## Introduction

Proof analysis is a central mathematical activity which proved crucial to the development of mathematics. Indeed many mathematical concepts such as the notion of group or the notion of probability were introduced by analyzing existing arguments. In some sense the analysis and synthesis of proofs form the very core of mathematical progress (see e.g. Polya 1954a and Polya 1954b).
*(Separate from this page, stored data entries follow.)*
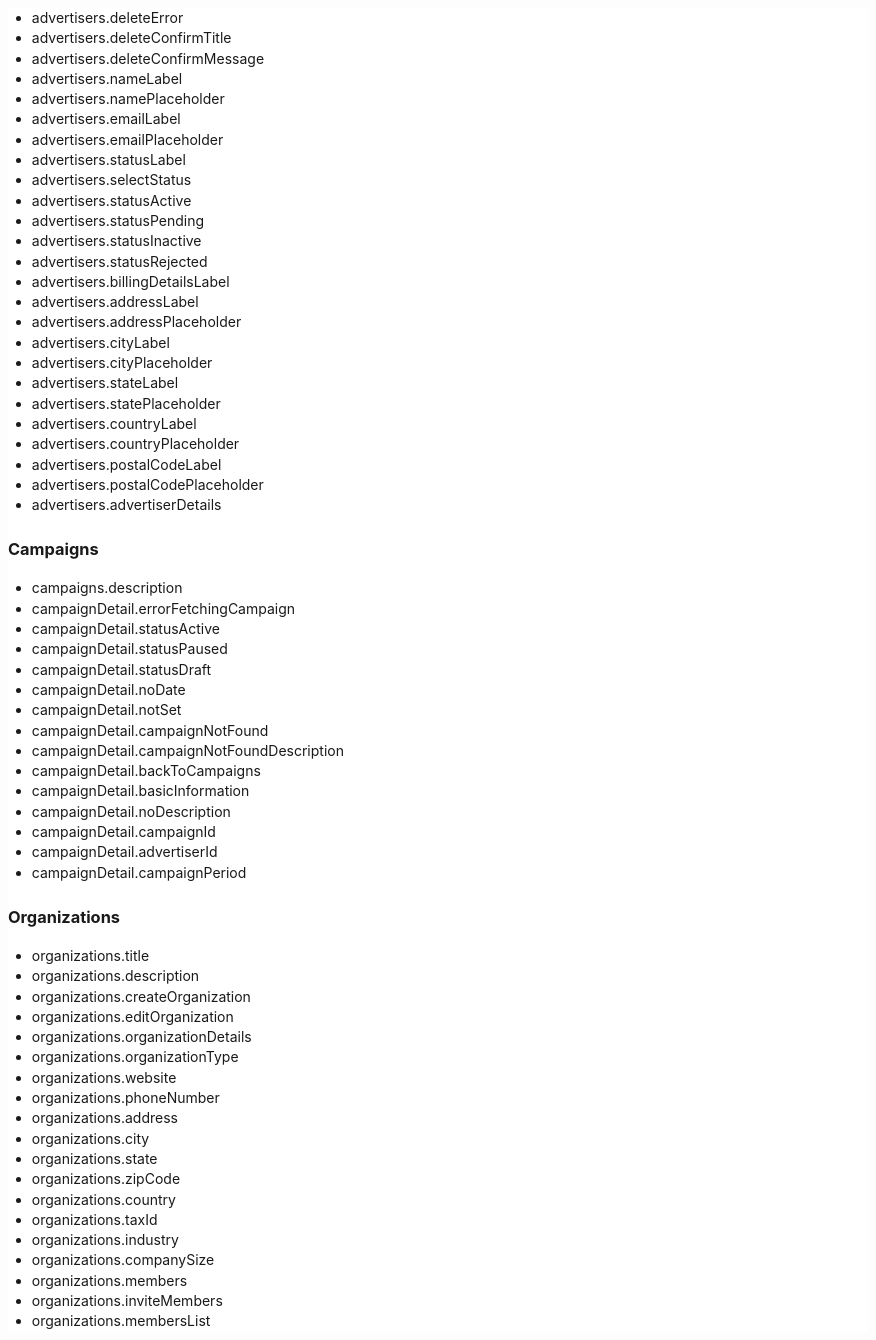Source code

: - advertisers.deleteError
- advertisers.deleteConfirmTitle
- advertisers.deleteConfirmMessage
- advertisers.nameLabel
- advertisers.namePlaceholder
- advertisers.emailLabel
- advertisers.emailPlaceholder
- advertisers.statusLabel
- advertisers.selectStatus
- advertisers.statusActive
- advertisers.statusPending
- advertisers.statusInactive
- advertisers.statusRejected
- advertisers.billingDetailsLabel
- advertisers.addressLabel
- advertisers.addressPlaceholder
- advertisers.cityLabel
- advertisers.cityPlaceholder
- advertisers.stateLabel
- advertisers.statePlaceholder
- advertisers.countryLabel
- advertisers.countryPlaceholder
- advertisers.postalCodeLabel
- advertisers.postalCodePlaceholder
- advertisers.advertiserDetails

### Campaigns
- campaigns.description
- campaignDetail.errorFetchingCampaign
- campaignDetail.statusActive
- campaignDetail.statusPaused
- campaignDetail.statusDraft
- campaignDetail.noDate
- campaignDetail.notSet
- campaignDetail.campaignNotFound
- campaignDetail.campaignNotFoundDescription
- campaignDetail.backToCampaigns
- campaignDetail.basicInformation
- campaignDetail.noDescription
- campaignDetail.campaignId
- campaignDetail.advertiserId
- campaignDetail.campaignPeriod

### Organizations
- organizations.title
- organizations.description
- organizations.createOrganization
- organizations.editOrganization
- organizations.organizationDetails
- organizations.organizationType
- organizations.website
- organizations.phoneNumber
- organizations.address
- organizations.city
- organizations.state
- organizations.zipCode
- organizations.country
- organizations.taxId
- organizations.industry
- organizations.companySize
- organizations.members
- organizations.inviteMembers
- organizations.membersList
Cut-elimination, introduced by Gentzen,
is the most prominent form of proof transformation in logic and plays an
important role in automating the analysis of mathematical proofs.
The removal of cuts corresponds to the elimination of intermediate
statements (lemmas) from proofs resulting in a proof which is
analytic in the sense, that all statements in the proof are
subformulas of the result. Therefore, the proof of a *
combinatorial statement* is converted into a purely *
combinatorial proof*. Cut-elimination is therefore an essential
tool for analyzing mathematical proofs, especially to make
implicit parameters explicit. In particular, cut free derivations
admit the extraction of Herbrand disjunctions, which can be used
for establishing bounds on existential quantifiers (e.g. see
Luckhardt's analysis of the Theorem of Roth).

In a formal sense Girard's famous analysis of van der Waerden's theorem consists in the application of cut-elimination to the proof of Fürstenberg/Weiss (which uses topological arguments) with the "perspective" of obtaining van der Waerden's elementary proof. Indeed, an application of a complex proof transformation like cut-elimination by humans requires a goal oriented strategy.

Note that cut-elimination is *non-unique*, i.e. there is no
single cut-free proof which represents *the* analytic version
of a proof with lemmas. Therefore the application of purely
computational methods on existing proofs potentially produces new
interesting proofs. Indeed, it is non-uniqueness which makes
computational experiments with cut-elimination interesting (see
Baaz, Hetzl, Leitsch, Richter and Spohr 2004).
The experiments can be considered as a source for a base of proofs in
formal format which provide different mathematical and
computational information.

CERES (see Baaz and Leitsch 2000 and
Baaz and Leitsch 2006) is a
cut-elimination method that is based on resolution. The method
roughly works as follows: The structure of the proof containing
cuts is mapped to an unsatisfiable set of clauses C
(the *characteristic clause set*). A resolution refutation of
C, which is obtained using a first-order theorem
prover, serves as a skeleton for the new proof which contains only atomic
cuts. In a final step also these atomic cuts can be eliminated, provided the
(atomic) axioms are valid sequents; but this step is of minor
mathematical interest and of low complexity. In the system
CERES this method of cut-elimination has been implemented. The system is
capable of dealing with formal proofs in an extended version of
**LK**, among them also very large ones (i.e. proofs with more
than 1500 nodes and cut-elimination has been done within 14 seconds).
The extension of CERES from **LK** to **LKDe**,
a calculus containing definition introductions and equality rules (see
Leitsch and Richter 2005 and
Baaz, Hetzl, Leitsch, Richter and Spohr 2006),
moves the system closer to real mathematical proofs.

Another step is the extension of CERES to second and higher order logic (see Hetzl, Leitsch, Weller and Woltzenlogel Paleo 2009, Weller 2010 and Hetzl, Leitsch and Weller 2011). Since proof Skolemization does not carry over to higher order logic, eigenvariables are replaced by Skolem terms in the sequent calculus **LK _{sk}**. Now the proof projections may become locally unsound due to eigenvariable violations, still they fulfill some global soundness conditions which allows to transform them back to

**LK**. The system CERES was extended within the Generic architecture for proofs framework in order to support these features.

An alternative approach to higher order logic is the extension of CERES to a schematic sequent calculus **LK _{sch}** defined by primitve recursion. In the first step, a restricted class of cuts over propositional proofs is analyzed. The next goal is the generalization to first order formulas. Research in this direction is undertaken in a joint project with the CAPP at the Laboratoire d'Informatique de Grenoble.